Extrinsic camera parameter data

--------------------

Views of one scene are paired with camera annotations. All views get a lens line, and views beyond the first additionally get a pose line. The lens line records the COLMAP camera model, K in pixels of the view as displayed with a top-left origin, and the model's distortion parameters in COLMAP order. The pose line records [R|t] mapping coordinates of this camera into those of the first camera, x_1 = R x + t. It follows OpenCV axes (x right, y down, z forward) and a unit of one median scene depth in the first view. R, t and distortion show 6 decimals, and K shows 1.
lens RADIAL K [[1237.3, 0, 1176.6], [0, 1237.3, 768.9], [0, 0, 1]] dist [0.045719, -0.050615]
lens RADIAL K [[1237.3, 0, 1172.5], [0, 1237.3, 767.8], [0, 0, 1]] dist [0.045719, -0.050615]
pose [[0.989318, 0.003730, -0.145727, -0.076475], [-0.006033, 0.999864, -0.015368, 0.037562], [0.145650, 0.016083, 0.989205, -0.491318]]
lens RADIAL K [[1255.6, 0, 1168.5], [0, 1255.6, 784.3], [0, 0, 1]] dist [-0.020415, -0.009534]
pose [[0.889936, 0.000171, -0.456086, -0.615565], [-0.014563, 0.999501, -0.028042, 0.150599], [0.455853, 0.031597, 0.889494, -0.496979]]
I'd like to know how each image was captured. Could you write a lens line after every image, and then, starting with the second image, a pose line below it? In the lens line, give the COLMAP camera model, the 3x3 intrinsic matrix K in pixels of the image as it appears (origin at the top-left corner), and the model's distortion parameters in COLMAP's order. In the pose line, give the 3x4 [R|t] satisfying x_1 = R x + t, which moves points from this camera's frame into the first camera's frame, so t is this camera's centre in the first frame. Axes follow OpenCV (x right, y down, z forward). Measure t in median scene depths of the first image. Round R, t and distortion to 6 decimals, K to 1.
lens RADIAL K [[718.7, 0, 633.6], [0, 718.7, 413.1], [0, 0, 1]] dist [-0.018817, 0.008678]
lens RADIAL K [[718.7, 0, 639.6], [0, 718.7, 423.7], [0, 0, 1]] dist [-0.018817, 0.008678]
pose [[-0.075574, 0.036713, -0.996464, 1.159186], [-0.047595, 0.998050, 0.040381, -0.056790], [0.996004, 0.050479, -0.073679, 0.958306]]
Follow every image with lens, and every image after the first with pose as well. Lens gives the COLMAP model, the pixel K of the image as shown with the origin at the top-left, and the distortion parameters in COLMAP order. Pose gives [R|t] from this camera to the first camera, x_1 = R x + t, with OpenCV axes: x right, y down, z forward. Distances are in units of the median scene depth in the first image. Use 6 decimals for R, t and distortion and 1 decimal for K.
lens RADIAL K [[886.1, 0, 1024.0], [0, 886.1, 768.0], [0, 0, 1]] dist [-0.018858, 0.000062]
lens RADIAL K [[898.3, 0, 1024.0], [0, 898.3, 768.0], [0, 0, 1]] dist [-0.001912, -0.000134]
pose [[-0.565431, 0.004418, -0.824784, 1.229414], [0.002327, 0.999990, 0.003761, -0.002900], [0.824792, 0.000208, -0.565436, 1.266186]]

--------------------

Problem requirements :: Duplicate all of these records line for line, without changing anything.

Response below ::
Views of one scene are paired with camera annotations. All views get a lens line, and views beyond the first additionally get a pose line. The lens line records the COLMAP camera model, K in pixels of the view as displayed with a top-left origin, and the model's distortion parameters in COLMAP order. The pose line records [R|t] mapping coordinates of this camera into those of the first camera, x_1 = R x + t. It follows OpenCV axes (x right, y down, z forward) and a unit of one median scene depth in the first view. R, t and distortion show 6 decimals, and K shows 1.
lens RADIAL K [[1237.3, 0, 1176.6], [0, 1237.3, 768.9], [0, 0, 1]] dist [0.045719, -0.050615]
lens RADIAL K [[1237.3, 0, 1172.5], [0, 1237.3, 767.8], [0, 0, 1]] dist [0.045719, -0.050615]
pose [[0.989318, 0.003730, -0.145727, -0.076475], [-0.006033, 0.999864, -0.015368, 0.037562], [0.145650, 0.016083, 0.989205, -0.491318]]
lens RADIAL K [[1255.6, 0, 1168.5], [0, 1255.6, 784.3], [0, 0, 1]] dist [-0.020415, -0.009534]
pose [[0.889936, 0.000171, -0.456086, -0.615565], [-0.014563, 0.999501, -0.028042, 0.150599], [0.455853, 0.031597, 0.889494, -0.496979]]
I'd like to know how each image was captured. Could you write a lens line after every image, and then, starting with the second image, a pose line below it? In the lens line, give the COLMAP camera model, the 3x3 intrinsic matrix K in pixels of the image as it appears (origin at the top-left corner), and the model's distortion parameters in COLMAP's order. In the pose line, give the 3x4 [R|t] satisfying x_1 = R x + t, which moves points from this camera's frame into the first camera's frame, so t is this camera's centre in the first frame. Axes follow OpenCV (x right, y down, z forward). Measure t in median scene depths of the first image. Round R, t and distortion to 6 decimals, K to 1.
lens RADIAL K [[718.7, 0, 633.6], [0, 718.7, 413.1], [0, 0, 1]] dist [-0.018817, 0.008678]
lens RADIAL K [[718.7, 0, 639.6], [0, 718.7, 423.7], [0, 0, 1]] dist [-0.018817, 0.008678]
pose [[-0.075574, 0.036713, -0.996464, 1.159186], [-0.047595, 0.998050, 0.040381, -0.056790], [0.996004, 0.050479, -0.073679, 0.958306]]
Follow every image with lens, and every image after the first with pose as well. Lens gives the COLMAP model, the pixel K of the image as shown with the origin at the top-left, and the distortion parameters in COLMAP order. Pose gives [R|t] from this camera to the first camera, x_1 = R x + t, with OpenCV axes: x right, y down, z forward. Distances are in units of the median scene depth in the first image. Use 6 decimals for R, t and distortion and 1 decimal for K.
lens RADIAL K [[886.1, 0, 1024.0], [0, 886.1, 768.0], [0, 0, 1]] dist [-0.018858, 0.000062]
lens RADIAL K [[898.3, 0, 1024.0], [0, 898.3, 768.0], [0, 0, 1]] dist [-0.001912, -0.000134]
pose [[-0.565431, 0.004418, -0.824784, 1.229414], [0.002327, 0.999990, 0.003761, -0.002900], [0.824792, 0.000208, -0.565436, 1.266186]]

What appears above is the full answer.